WHAT YOU ARE ASKED TO DO
The records below need to be repeated exactly, with every picture left out.

EXERCISE INPUT
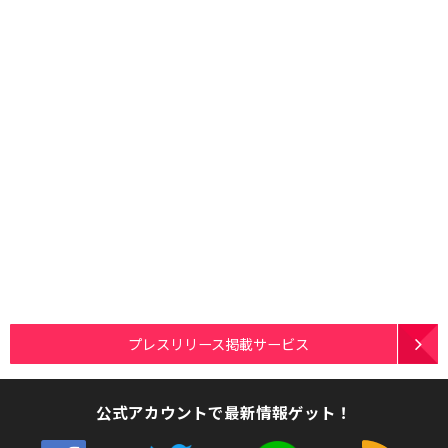
プレスリリース掲載サービス
公式アカウントで最新情報ゲット！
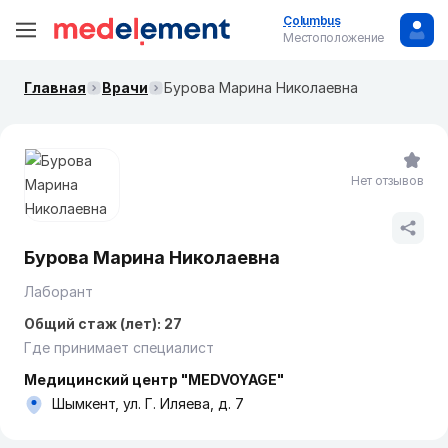
Columbus
Местоположение
Главная
Врачи
Бурова Марина Николаевна
Нет отзывов
Бурова Марина Николаевна
Лаборант
Общий стаж (лет): 27
Где принимает специалист
Медицинский центр "MEDVOYAGE"
Шымкент, ул. Г. Иляева, д. 7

WRITTEN ANSWER
プレスリリース掲載サービス
公式アカウントで最新情報ゲット！
Columbus
Местоположение
Главная
Врачи
Бурова Марина Николаевна
Нет отзывов
Бурова Марина Николаевна
Лаборант
Общий стаж (лет): 27
Где принимает специалист
Медицинский центр "MEDVOYAGE"
Шымкент, ул. Г. Иляева, д. 7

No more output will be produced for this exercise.